Saat ini korban sudah dilakukan pemeriksaan Visum et Repertum oleh dokter pada RSUPN Dr. Cipto Mangunkusumo Jakarta guna melengkapi berkas penyidikan Polres Jakarta Selatan dan korban didampingi layanan psikologis dari Satwil Jaksel UPT P2TP2A (Pusat Pelayanan Terpadu Pemberdayaan Perempuan dan Anak) DKI Jakarta. Apabila perbuatan kejahatan pencabulan pelaku K terbukti, maka pelaku diduga dapat dijerat pasal berlapis, yaitu melakukan kekerasan atau ancaman kekerasan, atau memaksa, atau melakukan tipu muslihat, atau serangkaian kebohongan, atau membujuk anak untuk melakukan atau membiarkan dilakukan perbuatan cabul. Pelaku diduga dapat dijerat pasal berlapis, Pasal 76E UU 35/2014 jo Pasal 82 ayat 1, 5, UU 17/2016 dengan ancaman hukuman pidana paling singkat 5 tahun dan paling lama 15 tahun penjara dan denda paling banyak Rp. 5 milyar. Pelaku juga diberikan pidana tambahan berupa Pengumuman Identitas Pelaku (Pasal 82 ayat 5).
Tim SAPA KemenPPPA telah berkoordinasi dengan UPT P2TP2A DKI Jakarta untuk memastikan korban dan keluarganya mendapat pendampingan atau intervensi psikologis berdasarkan hasil asesmen lanjutan sesuai kebutuhan spesifik korban anak.
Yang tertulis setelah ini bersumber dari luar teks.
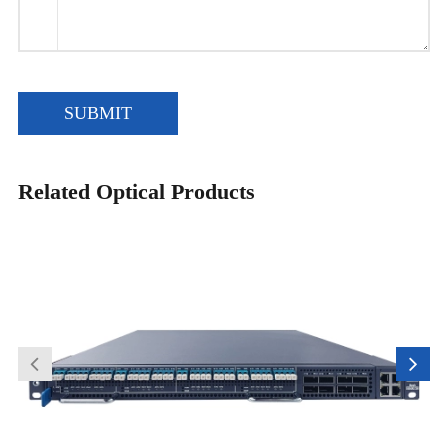
SUBMIT
Related Optical Products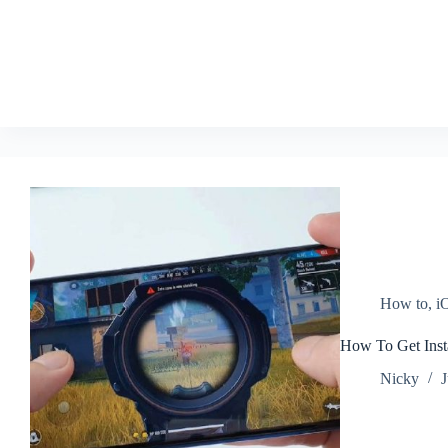
How to
,
i
How To Get Inst
Nicky
J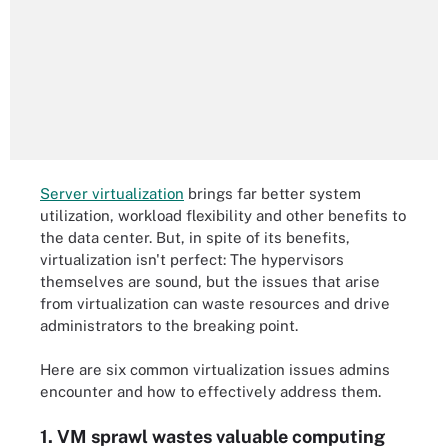
Server virtualization
brings far better system
utilization, workload flexibility and other benefits to
the data center. But, in spite of its benefits,
virtualization isn't perfect: The hypervisors
themselves are sound, but the issues that arise
from virtualization can waste resources and drive
administrators to the breaking point.
Here are six common virtualization issues admins
encounter and how to effectively address them.
1. VM sprawl wastes valuable computing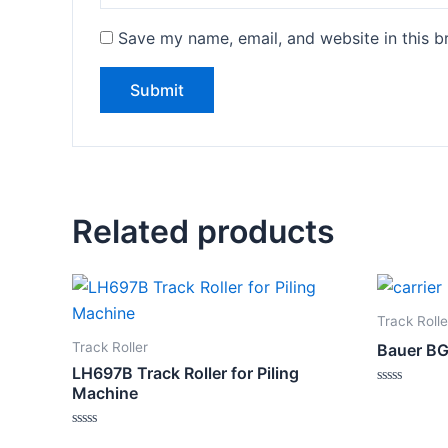
Save my name, email, and website in this b
Related products
Track Rolle
Track Roller
Bauer BG3
LH697B Track Roller for Piling
Machine
Rated
0
out
of
Rated
5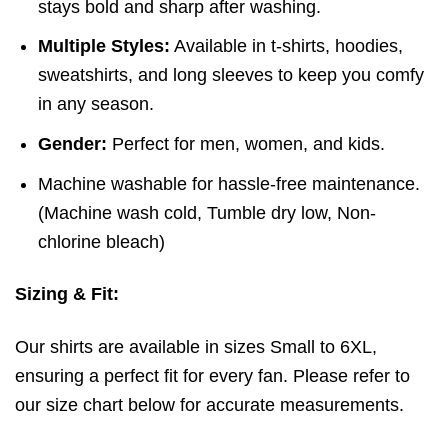
stays bold and sharp after washing.
Multiple Styles:
Available in t-shirts, hoodies,
sweatshirts, and long sleeves to keep you comfy
in any season.
Gender:
Perfect for men, women, and kids.
Machine washable for hassle-free maintenance.
(
Machine wash cold,
Tumble dry low,
Non-
chlorine bleach)
Sizing & Fit:
Our shirts are available in sizes Small to 6XL,
ensuring a perfect fit for every fan. Please refer to
our size chart below for accurate measurements.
Database laporan pada Sistem lnformasi Online Perlindungan Perempuan dan Anak (Simfoni PPA) menunjukkan adanya tren peningkatan yang cukup besar dalam pelaporan kasus kekerasan terhadap perempuan dan anak sejak 2019, yaitu dari 8.854 menjadi 10.247 kasus, sementara pada 2021 dari 11.057 menjadi 14.517 kasus. Fakta lainnya yang terungkap dari pelaporan Simfoni PPA adalah satu pelaku dapat melakukan kekerasan kepada lebih dari satu korban. Pelaku kekerasan kebanyakan merupakan orang terdekat korban, bahkan tempat kejadian paling banyak terlaporkan antara lain di lingkungan dimana korban bertempat tinggal.